Below are several records. Retype exactly those lines running from the one with "home water systems." through the one with "design, planning, and", end lines included, and no others.
╭─ MATERIAL FOR THIS TASK
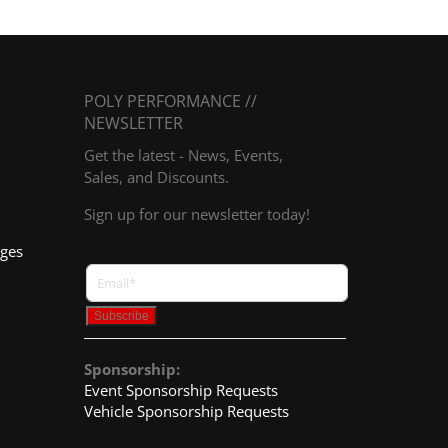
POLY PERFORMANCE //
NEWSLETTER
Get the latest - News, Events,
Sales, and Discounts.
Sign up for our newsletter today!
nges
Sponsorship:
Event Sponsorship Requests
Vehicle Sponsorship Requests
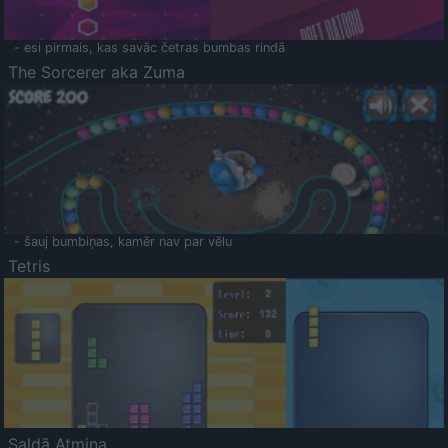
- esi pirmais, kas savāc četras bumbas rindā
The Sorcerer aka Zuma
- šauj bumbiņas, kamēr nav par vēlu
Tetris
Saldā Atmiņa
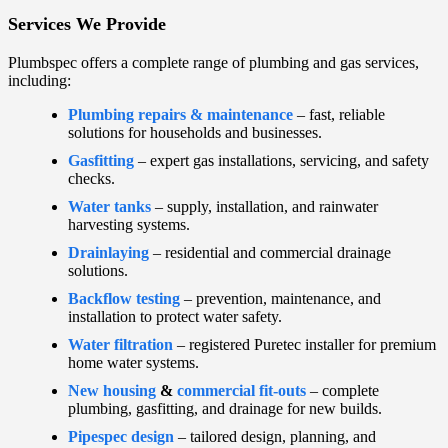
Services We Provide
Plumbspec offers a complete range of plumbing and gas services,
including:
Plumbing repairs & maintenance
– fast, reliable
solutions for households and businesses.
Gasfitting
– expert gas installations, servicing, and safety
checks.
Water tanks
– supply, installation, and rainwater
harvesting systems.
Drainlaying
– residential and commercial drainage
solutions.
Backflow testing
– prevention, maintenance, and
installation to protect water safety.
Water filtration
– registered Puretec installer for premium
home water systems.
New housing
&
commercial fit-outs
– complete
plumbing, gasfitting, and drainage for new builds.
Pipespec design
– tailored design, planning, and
╰─
╭─ MATERIAL FOR THIS TASK
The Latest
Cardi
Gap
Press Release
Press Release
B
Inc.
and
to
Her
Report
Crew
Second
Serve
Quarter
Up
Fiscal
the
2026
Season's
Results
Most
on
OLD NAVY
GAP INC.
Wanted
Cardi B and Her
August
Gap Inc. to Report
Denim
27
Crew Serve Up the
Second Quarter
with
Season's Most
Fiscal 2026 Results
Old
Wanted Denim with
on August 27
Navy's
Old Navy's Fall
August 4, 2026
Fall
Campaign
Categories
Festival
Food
╰─
╭─ MATERIAL FOR THIS TASK
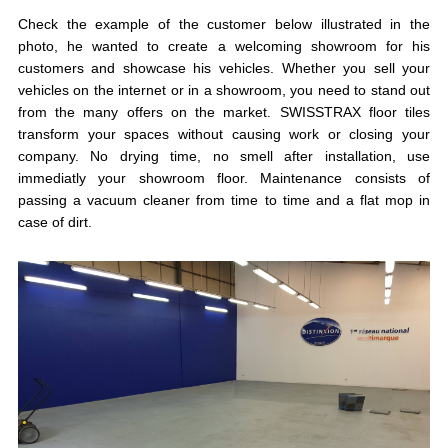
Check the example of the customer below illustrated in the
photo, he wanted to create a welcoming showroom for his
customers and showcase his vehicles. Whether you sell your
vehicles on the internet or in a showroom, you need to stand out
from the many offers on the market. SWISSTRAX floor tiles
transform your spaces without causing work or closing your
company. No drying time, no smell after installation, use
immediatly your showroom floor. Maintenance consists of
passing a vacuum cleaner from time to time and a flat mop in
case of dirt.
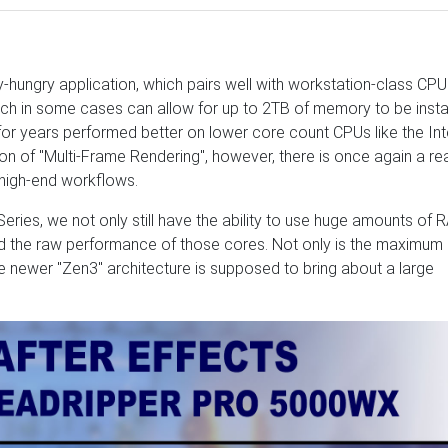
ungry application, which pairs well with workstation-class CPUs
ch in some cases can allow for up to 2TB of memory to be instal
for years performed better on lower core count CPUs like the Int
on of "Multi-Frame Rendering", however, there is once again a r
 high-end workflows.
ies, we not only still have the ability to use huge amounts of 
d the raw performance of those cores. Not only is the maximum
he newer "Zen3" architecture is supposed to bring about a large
╰─
*RESULT OF THE TASK*
home water systems.
New housing
&
commercial fit-outs
– complete
plumbing, gasfitting, and drainage for new builds.
Pipespec design
– tailored design, planning, and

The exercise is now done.